Saved entries
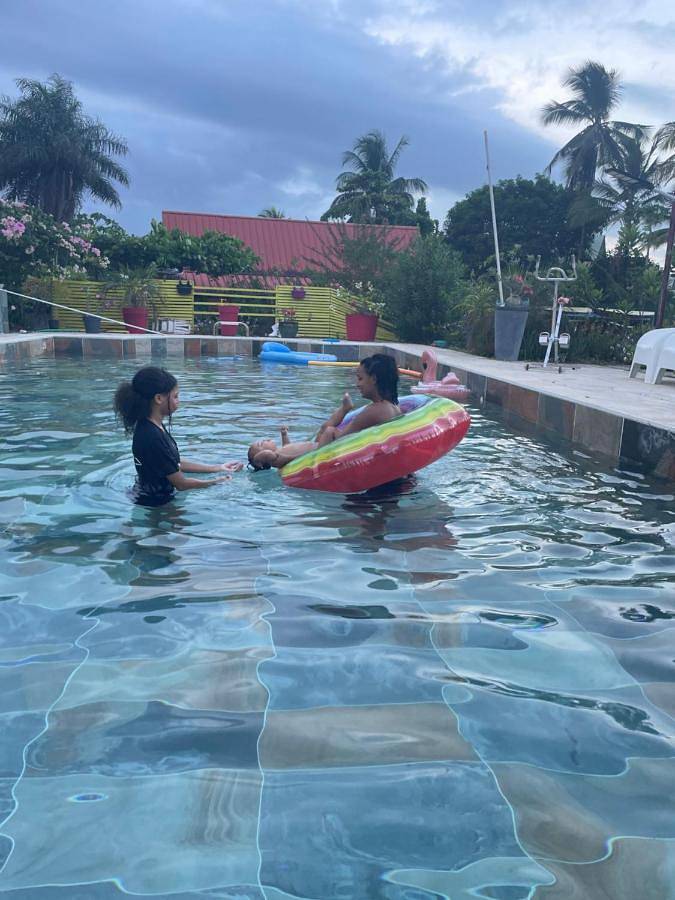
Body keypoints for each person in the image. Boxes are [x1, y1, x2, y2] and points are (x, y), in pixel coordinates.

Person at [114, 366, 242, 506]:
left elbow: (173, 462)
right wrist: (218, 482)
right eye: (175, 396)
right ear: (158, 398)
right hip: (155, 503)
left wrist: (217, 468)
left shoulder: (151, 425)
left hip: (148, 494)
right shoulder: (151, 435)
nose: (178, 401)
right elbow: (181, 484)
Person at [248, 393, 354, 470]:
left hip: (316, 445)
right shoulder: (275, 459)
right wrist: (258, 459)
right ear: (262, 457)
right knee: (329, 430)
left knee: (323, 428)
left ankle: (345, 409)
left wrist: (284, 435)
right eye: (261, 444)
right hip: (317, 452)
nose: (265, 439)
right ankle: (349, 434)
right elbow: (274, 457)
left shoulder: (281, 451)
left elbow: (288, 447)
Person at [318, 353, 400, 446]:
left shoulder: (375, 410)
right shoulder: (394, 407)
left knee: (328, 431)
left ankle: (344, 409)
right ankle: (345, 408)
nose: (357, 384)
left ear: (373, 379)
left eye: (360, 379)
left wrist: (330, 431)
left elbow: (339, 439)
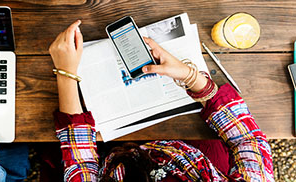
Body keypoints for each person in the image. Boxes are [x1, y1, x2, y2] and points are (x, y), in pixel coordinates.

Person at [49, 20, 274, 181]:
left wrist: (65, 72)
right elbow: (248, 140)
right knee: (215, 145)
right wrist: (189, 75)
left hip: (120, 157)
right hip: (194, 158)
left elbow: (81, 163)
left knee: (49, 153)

...

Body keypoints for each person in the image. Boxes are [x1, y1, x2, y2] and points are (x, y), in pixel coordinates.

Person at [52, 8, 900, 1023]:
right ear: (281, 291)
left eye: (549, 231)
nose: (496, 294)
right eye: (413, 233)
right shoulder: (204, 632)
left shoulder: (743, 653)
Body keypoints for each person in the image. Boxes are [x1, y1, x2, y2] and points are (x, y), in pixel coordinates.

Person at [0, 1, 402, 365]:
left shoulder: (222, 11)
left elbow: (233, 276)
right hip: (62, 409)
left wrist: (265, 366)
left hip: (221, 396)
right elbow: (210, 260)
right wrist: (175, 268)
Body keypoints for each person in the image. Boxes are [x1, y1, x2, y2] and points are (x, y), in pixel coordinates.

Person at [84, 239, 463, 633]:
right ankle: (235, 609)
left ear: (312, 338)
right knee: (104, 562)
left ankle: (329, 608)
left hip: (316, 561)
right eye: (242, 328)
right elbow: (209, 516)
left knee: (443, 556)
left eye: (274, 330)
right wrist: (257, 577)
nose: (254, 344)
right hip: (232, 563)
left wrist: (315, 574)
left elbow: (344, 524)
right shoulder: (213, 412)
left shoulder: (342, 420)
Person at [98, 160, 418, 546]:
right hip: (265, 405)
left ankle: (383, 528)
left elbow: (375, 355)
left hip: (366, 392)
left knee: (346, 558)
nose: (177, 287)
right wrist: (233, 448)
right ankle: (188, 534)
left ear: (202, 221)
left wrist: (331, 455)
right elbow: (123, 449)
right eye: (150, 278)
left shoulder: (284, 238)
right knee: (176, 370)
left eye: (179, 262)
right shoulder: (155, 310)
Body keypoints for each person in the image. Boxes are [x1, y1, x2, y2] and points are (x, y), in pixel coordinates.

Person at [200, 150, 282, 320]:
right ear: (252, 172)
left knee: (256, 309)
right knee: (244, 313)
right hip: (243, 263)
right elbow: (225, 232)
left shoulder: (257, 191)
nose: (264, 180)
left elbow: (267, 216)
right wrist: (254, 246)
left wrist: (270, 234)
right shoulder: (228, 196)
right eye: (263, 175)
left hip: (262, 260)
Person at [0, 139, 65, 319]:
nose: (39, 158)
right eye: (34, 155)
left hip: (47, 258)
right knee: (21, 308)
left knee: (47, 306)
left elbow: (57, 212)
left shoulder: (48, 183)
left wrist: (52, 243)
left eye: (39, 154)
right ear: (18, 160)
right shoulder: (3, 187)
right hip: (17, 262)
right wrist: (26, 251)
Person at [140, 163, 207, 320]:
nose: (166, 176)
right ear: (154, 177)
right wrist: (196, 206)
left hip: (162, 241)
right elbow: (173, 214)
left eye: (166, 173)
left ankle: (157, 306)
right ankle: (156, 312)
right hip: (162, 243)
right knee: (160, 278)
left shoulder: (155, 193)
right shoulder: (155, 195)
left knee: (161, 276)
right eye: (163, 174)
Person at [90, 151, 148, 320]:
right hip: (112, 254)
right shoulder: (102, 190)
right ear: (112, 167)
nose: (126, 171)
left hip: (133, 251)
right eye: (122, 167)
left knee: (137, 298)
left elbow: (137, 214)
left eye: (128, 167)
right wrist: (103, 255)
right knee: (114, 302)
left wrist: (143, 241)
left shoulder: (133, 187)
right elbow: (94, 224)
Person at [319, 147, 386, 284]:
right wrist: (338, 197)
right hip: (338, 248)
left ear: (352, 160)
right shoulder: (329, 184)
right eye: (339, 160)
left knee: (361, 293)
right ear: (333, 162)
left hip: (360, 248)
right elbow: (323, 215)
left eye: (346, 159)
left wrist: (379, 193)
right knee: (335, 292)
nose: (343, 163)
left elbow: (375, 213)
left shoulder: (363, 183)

— WHAT TO DO —
Take the stretch of lines above from the one containing "right shoulder: (213, 412)" through the one containing "right knee: (21, 308)" and repeat it exactly, adding no other line.

— ANSWER BOX —
right shoulder: (213, 412)
left shoulder: (342, 420)
Person at [98, 160, 418, 546]:
right hip: (265, 405)
left ankle: (383, 528)
left elbow: (375, 355)
left hip: (366, 392)
left knee: (346, 558)
nose: (177, 287)
right wrist: (233, 448)
right ankle: (188, 534)
left ear: (202, 221)
left wrist: (331, 455)
right elbow: (123, 449)
right eye: (150, 278)
left shoulder: (284, 238)
right knee: (176, 370)
left eye: (179, 262)
right shoulder: (155, 310)
Body keypoints for each person in the image. Boxes are [x1, y1, x2, y2] and points are (x, y), in pixel coordinates.

Person at [200, 150, 282, 320]:
right ear: (252, 172)
left knee: (256, 309)
right knee: (244, 313)
right hip: (243, 263)
right elbow: (225, 232)
left shoulder: (257, 191)
nose: (264, 180)
left elbow: (267, 216)
right wrist: (254, 246)
left wrist: (270, 234)
right shoulder: (228, 196)
right eye: (263, 175)
left hip: (262, 260)
Person at [0, 139, 65, 319]:
nose: (39, 158)
right eye: (34, 155)
left hip: (47, 258)
right knee: (21, 308)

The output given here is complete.